In fact, above all that’s my favorite thing about these cookies: they’re ours. They’ll be the cookies we bring to cookie exchanges. They’ll be the cookies we make every year and decorate for our families. They’ll be the cookies we set out for Santa…and then secretly devour while the kiddos are sleeping. They’ll be our new tradition.

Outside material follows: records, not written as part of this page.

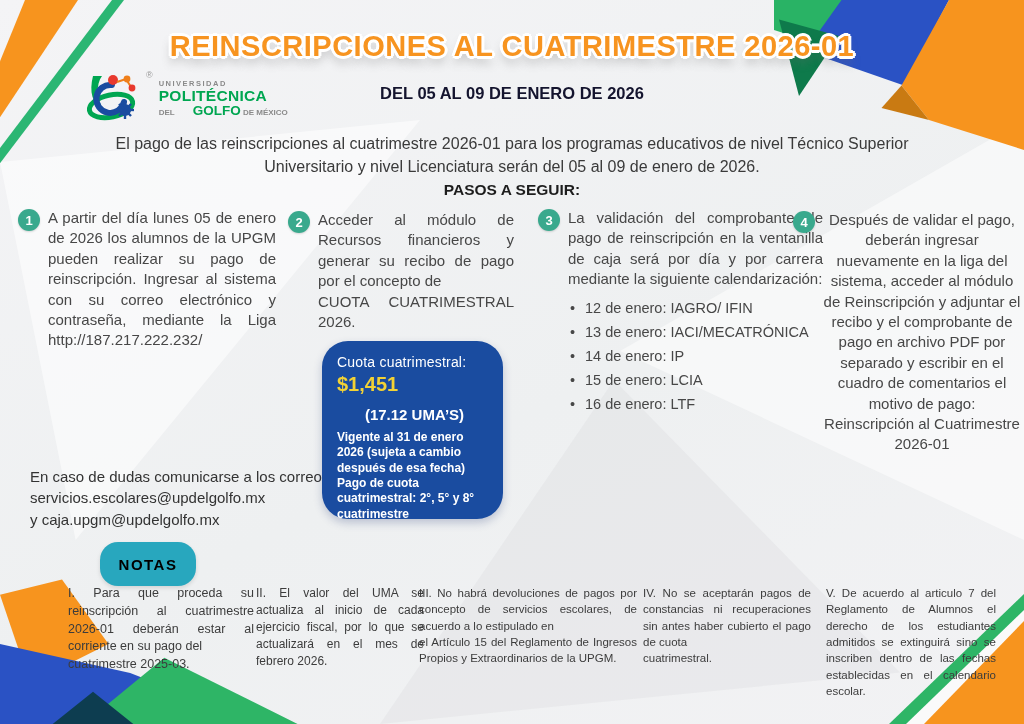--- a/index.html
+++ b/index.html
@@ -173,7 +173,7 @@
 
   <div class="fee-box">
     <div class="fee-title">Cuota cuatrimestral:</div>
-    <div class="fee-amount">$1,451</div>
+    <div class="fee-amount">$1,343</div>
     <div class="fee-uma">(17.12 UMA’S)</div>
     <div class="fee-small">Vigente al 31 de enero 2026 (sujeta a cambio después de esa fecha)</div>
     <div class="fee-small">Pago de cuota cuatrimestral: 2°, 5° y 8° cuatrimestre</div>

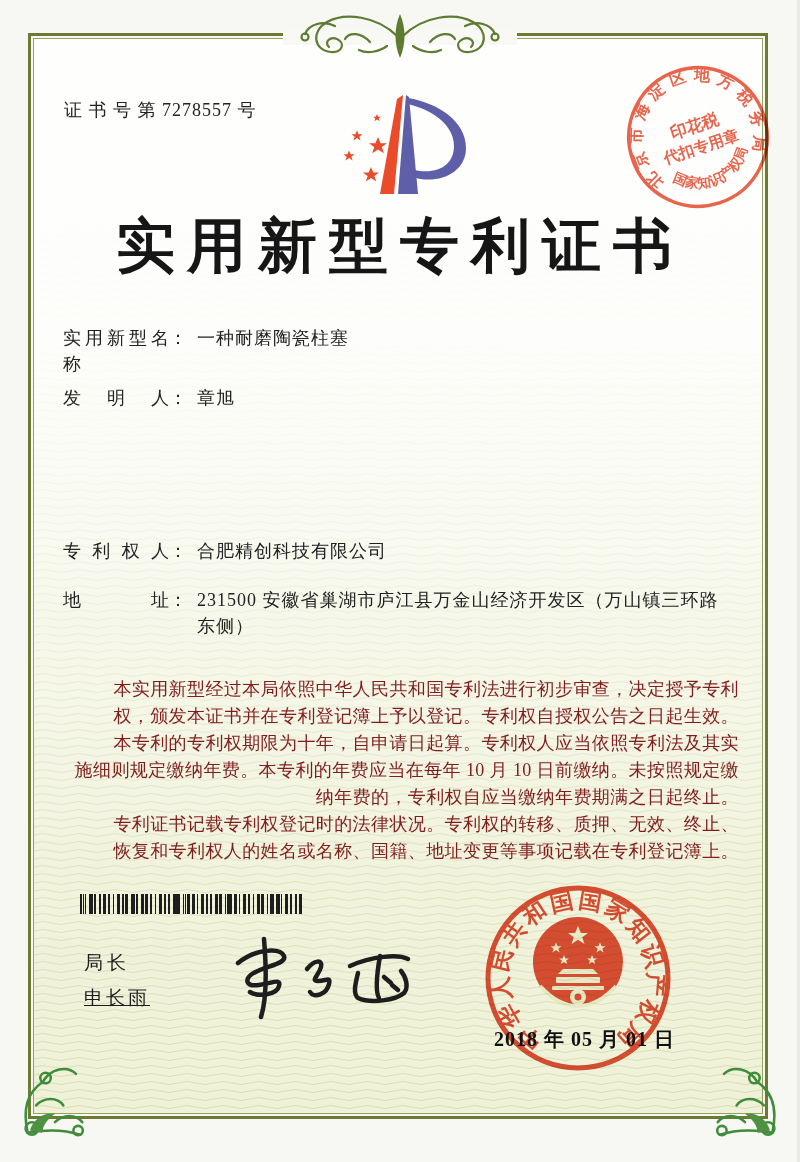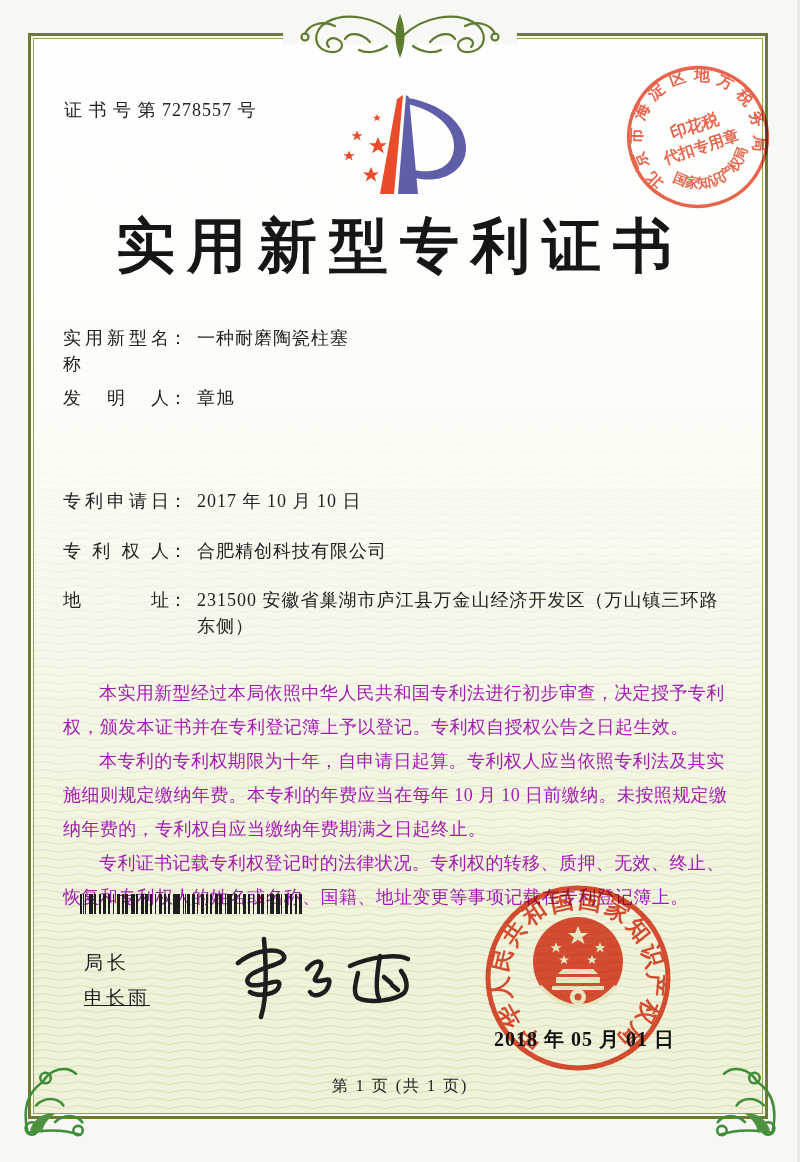--- a/index.html
+++ b/index.html
@@ -157,9 +157,6 @@
   </div>
   <div class="frow" style="top:385px">
     <span class="flabel">发明人</span><span class="fcolon">：</span><span class="fvalue">章旭</span>
-  </div>
-  <div class="frow" style="top:488px">
-    <span class="flabel">专利申请日</span><span class="fcolon">：</span><span class="fvalue">2017 年 10 月 10 日</span>
   </div>
   <div class="frow" style="top:538px">
     <span class="flabel">专利权人</span><span class="fcolon">：</span><span class="fvalue">合肥精创科技有限公司</span>

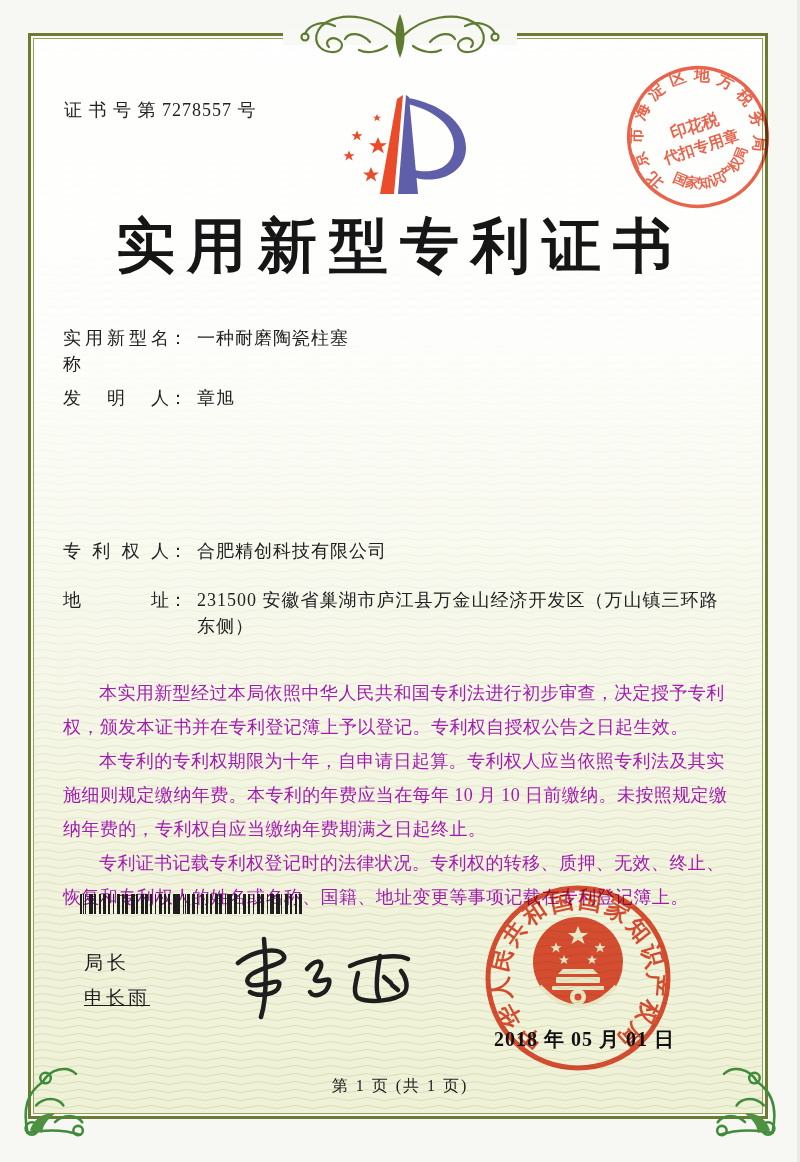--- a/index.html
+++ b/index.html
@@ -31,7 +31,7 @@
   .grant-right{position:absolute;left:390px;top:0;white-space:nowrap;}
 
   
-  .body-text{position:absolute;left:63px;top:676px;width:676px;font-size:18px;line-height:34px;color:#a21caf;}
+  .body-text{position:absolute;left:63px;top:676px;width:676px;font-size:18px;line-height:27px;color:#7f1d1d;text-align:right;}
   .body-text p{margin:0;text-indent:2em;letter-spacing:.4px;}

Because that’s the thing they don’t really talk enough about when you do pre-marital counseling…figuring out how to balance traditions when you get married is hard. It can so easily spiral into a swirl of “my family does this“, “my church has this“, “my tradition is this” instead of choosing to do what’s best for your new family unit: you and your spouse.

So while these cookies won’t make all the stressors of holidays disappear or make Tom magically gain weight (even though I would prefer he just eat ten cookies instead of drinking scary powder made from who-knows-what), they are a true compromise and a true reflection of our very distinctive personalities. To put it simply, they’re a win-win-win.